The transition into the information age has brought a massive proliferation of data, but fortunately, at the same time there has been rapid innovation in tools to analyze this data. In past, the focus of most large scale data analysis solutions has been on metrics that are easily measured – the number of visitors to a webpage, what products visitors purchase, how many ‘likes’ certain posts get. However focusing only on things that are easy to measure can mean missing the most important data.
New methodologies in data analysis seek to change that to tap the potential of a much wider selection of data sources. One of these data analysis technique is Text analytics, also known as text mining, a way of transforming raw, unstructured text into structured data, which can then be measured and analyzed scientifically. It seeks to quantify the sprawling masses of text such as product reviews, customer service interactions, or comments on a product page, and turn it into measurable data, indentifying the “who,” “what,” “when,” “where,” “why,” as well as the emotional tone of conversations.
The process of carrying out text analysis often includes tasks such as:
- Categorizing information
- Counting the number of times subjects are mentioned
- Identifying the sentiments of text
- Summarizing documents
- Statistically analyzing blocks of text
- Extracting concepts and themes
- Drawing connections between different hyperlinked web pages and
- Identifying the relationships between entities in the text.
Text analytics can also integrate data from multiple sources - combining sources such as Twitter tweets, customer service interactions, or general mentions of a product or a brand on the internet to get a more comprehensive view of what is being said. Text analysis solutions have also been developed for many languages other than English, including French, Spanish, German, Mandarin, Arabic, and Japanese.
The importance of text analytics is highlighted by its use by major companies. Facebook recently released ‘Topic Data’, a system to anonymously analyze comments and posts about subjects relevant to specific products. On the page of this system, they give the example of how a company selling hair de-frizzing products can actually harvest data from users’ posts about how humidity affects their hair. IBM also recently purchased AlchemyAPI to augment the analytics of their Watson platform, and Microsoft recently purchased the text analytics company Equivio.
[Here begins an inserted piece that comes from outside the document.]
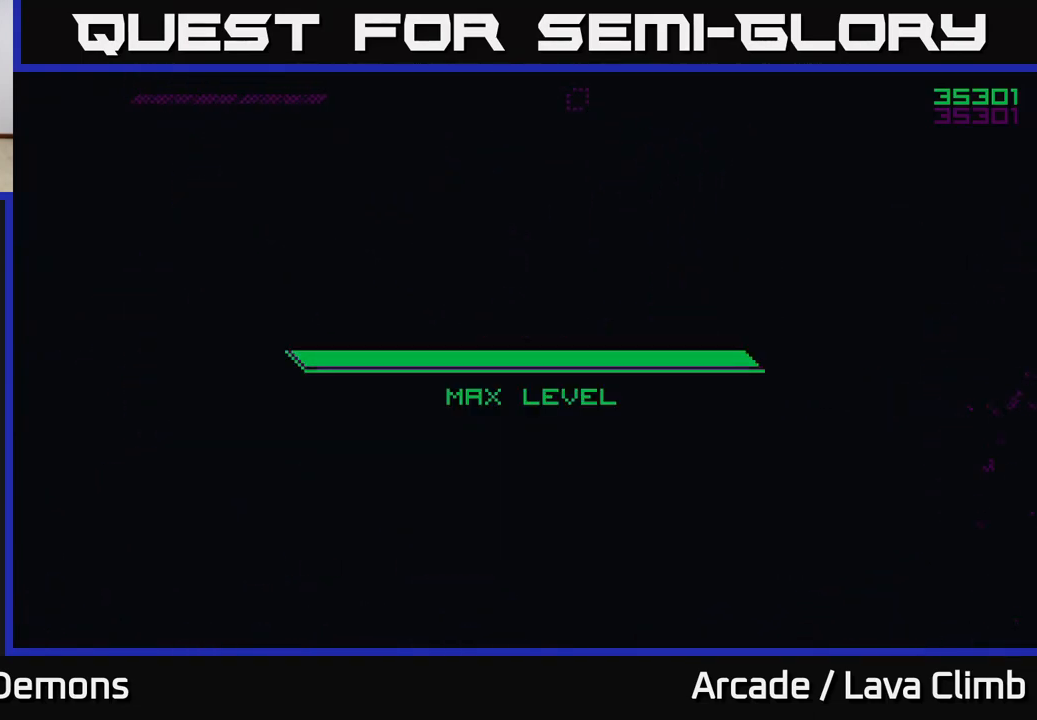
{"buttons": [], "left_stick": "center", "right_stick": "center", "events": []}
In addition, all email providers use text analytics in their anti-spam filters and while these never seem to be perfect, their increasing rate of correctly identifying spam highlights the effectiveness of text analytics.
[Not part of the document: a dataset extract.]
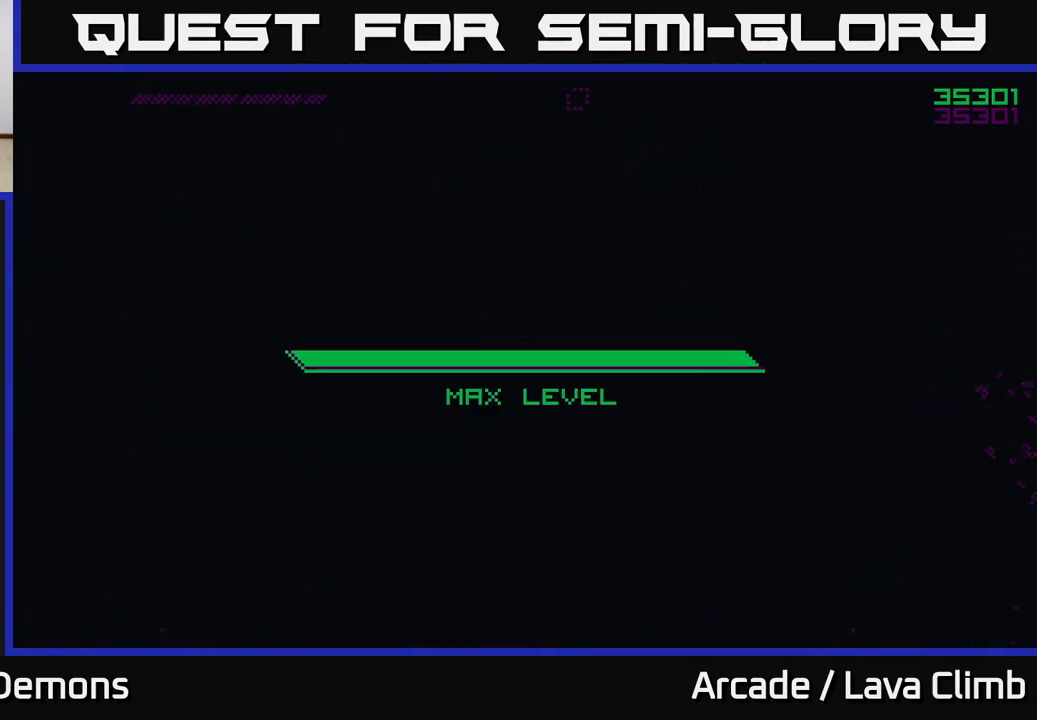
{"buttons": [], "left_stick": "center", "right_stick": "center", "events": []}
Other practical uses of text analytics include:
- Identifying consumer attitude towards brands and products
- Checking for plagiarism
- Electronic discovery’ process in legal investigations
- Determining automatic advertisement placements
- Monitoring online conversations for national security
- Indexing large publication databases in academic and scientific fields
Thus, text analytics can be valuable for everyone from small businesses to multinational corporations. As it can be a complicated field, companies can benefit from outside help in the form of a technology consultant with expertise in this area. A good technology consulting firm can advise on the most appropriate software and help organizations get the most value from its use. Since it is such a new and diverse field, we still do not know all potential uses of text analytics, and as such, businesses could be surprised by innovative ways in which it could help them.
However, there is a limit to how much text reading can be automated. Having a program go over the comments section on a business’s Facebook page will never be the same reading it personally. However, with the sheer amount of data out there it can no longer be feasible to have a human look at everything, as labour costs add up quickly compared to the cost to run a program. In addition, computer programs can be objective where humans tend to make mistakes – for example, a human reader may pay too much attention to certain passages of text over others, reading their own perceptions and emotional biases into the raw data.
It should also be noted that in some situations there could be copyright issues with text mining, if the analysis is being performed on copyrighted data. Just because someone has the rights to read and access a certain piece of text does not mean that they can carry out an automated analysis of it. This is more of a problem in countries that have less permissive copyright laws. Users should research whether there are any relevant copyright issues before running analysis on any non-public data.
While it is difficult to say for certain, most estimates say that more than 80% of the data is in the form of text. This suggests that there is enormous commercial potential in the field of text mining. While text mining was originally developed by intelligence agencies during the Second World War, it has only been in recent years that the technology has truly began to come into its own. And due to its complexity, it is a field with huge potential for growth, as machines learn to read more and more like their human counterparts. In the end, we can only guess at how effective the technique will become, but the potential is truly revolutionary, which we are already reaching with the many diverse uses of text analytics available today.